Study text:

Raising Rippers: Tips For Teaching Snowsports To Kids
Keeping it fun at Shawnee Peak. (Shawnee Peak/Facebook)
As a skier who taught two sons to ski and then had the youngest son and a grandson take their first lessons in children’s programs, I know there is no one best way or age for all children to learn a snowsport.
Depending on the child’s age and readiness and a parent’s skill, patience, and teaching expertise, it can be a great or a frustrating experience.
However, all manner of lessons are available, from daycare with introduction to snow for the youngest, to private or group lessons - so parents have a choice.
Mary Jo Tarallo, executive director of January Learn to Ski & Snowboard Month, stresses that it’s important to make learning fun and safe.
“Don’t force toddlers to learn. Just because you see an 18-month or 2-year-old on skis on YouTube, don’t think that’s the norm because it isn’t,” she said, noting children learn in different ways and at individual paces.
Watching children in lessons at Pennsylvania’s Liberty Mountain recently, she was most impressed by the dedication of the instructors “who know how to deal with kids. They have an understanding of what a child might be capable of at various ages and use age appropriate methods and language,” she noted.

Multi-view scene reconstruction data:

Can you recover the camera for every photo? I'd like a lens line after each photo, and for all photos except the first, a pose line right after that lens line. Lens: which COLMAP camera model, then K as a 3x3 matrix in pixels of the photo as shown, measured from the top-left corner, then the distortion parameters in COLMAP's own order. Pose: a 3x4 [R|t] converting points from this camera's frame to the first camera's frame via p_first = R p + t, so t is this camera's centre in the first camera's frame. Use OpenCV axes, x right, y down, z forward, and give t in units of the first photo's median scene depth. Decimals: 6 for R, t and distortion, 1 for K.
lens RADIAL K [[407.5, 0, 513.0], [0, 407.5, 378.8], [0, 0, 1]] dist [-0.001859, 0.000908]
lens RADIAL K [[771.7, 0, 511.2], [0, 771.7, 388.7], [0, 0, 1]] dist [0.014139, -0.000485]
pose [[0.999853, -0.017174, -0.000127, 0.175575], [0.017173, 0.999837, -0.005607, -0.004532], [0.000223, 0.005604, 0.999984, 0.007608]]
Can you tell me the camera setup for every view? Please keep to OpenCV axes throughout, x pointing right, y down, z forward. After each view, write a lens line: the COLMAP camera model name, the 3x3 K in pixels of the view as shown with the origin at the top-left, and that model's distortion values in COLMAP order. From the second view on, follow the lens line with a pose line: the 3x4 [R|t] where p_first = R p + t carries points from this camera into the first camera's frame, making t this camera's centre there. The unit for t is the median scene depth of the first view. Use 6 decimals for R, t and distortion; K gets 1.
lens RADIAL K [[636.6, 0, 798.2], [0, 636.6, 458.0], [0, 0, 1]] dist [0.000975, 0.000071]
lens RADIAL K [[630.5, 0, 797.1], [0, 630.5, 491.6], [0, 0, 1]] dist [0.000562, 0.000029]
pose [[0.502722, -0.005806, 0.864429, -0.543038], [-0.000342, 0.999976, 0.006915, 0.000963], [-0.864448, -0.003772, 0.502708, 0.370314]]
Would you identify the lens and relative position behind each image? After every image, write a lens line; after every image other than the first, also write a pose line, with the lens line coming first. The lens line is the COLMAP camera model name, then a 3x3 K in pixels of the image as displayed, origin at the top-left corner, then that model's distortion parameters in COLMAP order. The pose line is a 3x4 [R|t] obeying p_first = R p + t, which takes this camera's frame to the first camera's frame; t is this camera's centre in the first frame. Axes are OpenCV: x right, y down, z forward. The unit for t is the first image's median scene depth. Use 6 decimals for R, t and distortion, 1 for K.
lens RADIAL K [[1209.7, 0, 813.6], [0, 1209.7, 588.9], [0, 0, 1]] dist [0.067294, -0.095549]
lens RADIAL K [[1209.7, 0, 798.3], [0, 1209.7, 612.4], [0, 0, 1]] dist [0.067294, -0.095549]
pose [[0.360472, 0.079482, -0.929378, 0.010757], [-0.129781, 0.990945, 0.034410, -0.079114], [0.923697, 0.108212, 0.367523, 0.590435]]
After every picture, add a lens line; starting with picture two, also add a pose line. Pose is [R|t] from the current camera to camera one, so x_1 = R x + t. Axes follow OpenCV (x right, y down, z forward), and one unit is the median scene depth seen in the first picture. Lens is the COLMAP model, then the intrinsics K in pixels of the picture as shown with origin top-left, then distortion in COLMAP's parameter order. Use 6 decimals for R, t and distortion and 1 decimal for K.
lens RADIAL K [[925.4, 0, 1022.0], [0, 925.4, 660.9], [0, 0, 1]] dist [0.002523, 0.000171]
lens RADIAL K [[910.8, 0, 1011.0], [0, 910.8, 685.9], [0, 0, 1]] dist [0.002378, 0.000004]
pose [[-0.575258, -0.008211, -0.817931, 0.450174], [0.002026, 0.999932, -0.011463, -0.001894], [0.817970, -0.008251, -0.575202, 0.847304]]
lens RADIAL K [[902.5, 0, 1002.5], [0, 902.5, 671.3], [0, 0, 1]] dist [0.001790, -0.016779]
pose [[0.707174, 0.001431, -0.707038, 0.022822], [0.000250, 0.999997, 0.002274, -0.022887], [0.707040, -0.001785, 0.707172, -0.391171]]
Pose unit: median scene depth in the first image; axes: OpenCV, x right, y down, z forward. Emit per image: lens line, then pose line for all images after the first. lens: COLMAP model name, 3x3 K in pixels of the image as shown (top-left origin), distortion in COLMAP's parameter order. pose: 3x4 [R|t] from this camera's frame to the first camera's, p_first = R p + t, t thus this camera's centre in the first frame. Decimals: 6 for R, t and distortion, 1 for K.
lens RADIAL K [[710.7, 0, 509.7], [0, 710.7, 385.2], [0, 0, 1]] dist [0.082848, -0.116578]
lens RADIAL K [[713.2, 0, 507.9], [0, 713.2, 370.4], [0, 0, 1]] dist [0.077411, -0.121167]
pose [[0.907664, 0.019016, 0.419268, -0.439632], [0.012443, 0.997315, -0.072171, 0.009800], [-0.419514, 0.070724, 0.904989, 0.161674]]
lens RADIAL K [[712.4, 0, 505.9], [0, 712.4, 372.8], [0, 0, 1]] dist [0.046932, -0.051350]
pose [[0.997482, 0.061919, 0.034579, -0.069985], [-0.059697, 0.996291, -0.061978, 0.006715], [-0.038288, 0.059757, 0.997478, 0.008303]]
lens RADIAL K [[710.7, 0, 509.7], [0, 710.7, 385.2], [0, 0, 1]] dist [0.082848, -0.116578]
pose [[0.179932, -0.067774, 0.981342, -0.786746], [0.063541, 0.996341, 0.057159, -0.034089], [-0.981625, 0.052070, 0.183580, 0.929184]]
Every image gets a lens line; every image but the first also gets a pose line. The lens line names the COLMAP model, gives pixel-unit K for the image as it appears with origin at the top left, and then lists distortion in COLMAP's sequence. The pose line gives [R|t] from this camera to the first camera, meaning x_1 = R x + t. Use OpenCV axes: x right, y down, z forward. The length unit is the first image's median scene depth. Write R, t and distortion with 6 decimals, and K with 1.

What this exercise asks:
(1) In the article on teaching snowsports to kids, list the factors on which the learning experience is said to depend.
(2) Continue the article on teaching snowsports to kids, picking up after its last sentence.

Responses for each task:
(1) The child's age, the child's readiness, a parent's skill, a parent's patience, and a parent's teaching expertise.

(2)
January Learn-To Month makes it very affordable for children around ages seven or older to learn, and some first-time lesson packages continue throughout the season, Tarallo added.
Tips for teaching toddlers 3-5
Parents’ expectations should be realistic, notes Chris Saylor, Ski and Ride Director at Okemo Mountain.
“Toddlers are not going to be skiing/riding independently for a bit. I put a pair of kid’s ski boots in my daughter’s toy box long before ski season. That eliminated some of the plethora of new things a young child experiences when first going skiing. Just getting boots on can be a bit of a challenge. Get the rentals the night before, sooner if possible, so they can get used to feeling boots and skis on their feet.”
Ron Laprise, Snowsports School Director at Shawnee Peak, also recommends that toddlers walk around the house in boots and skis. “It’s important to get them comfortable with sticks on their feet. Make it fun and then try the driveway or yard so they get comfortable walking around. Then on the hill it will be familiar and you’re a step ahead,” he said.
“Often a successful day for a youngster is a straight run and maybe a direction change. Be patient with your child and instructor. If you’re teaching them, teach one skill at a time. Getting kids to slide straight down a hill is a huge thrill for them. Take breaks often,” Saylor adds.
Older children, teens
Older children experience new things at school all the time, so equipment isn’t as much an issue for them, Saylor notes. His tips: “Keep to the flattest terrain for the biggest success; teach one skill at a time —straight run, direction changes, surface lifts; and keep tasks short and make it fun.
“Teens often want to figure it out on their own. Taking a hands-off approach works well. Talk to them about putting skis on and let them figure it out. Same goes for each skill. They just want to get moving so let them experiment.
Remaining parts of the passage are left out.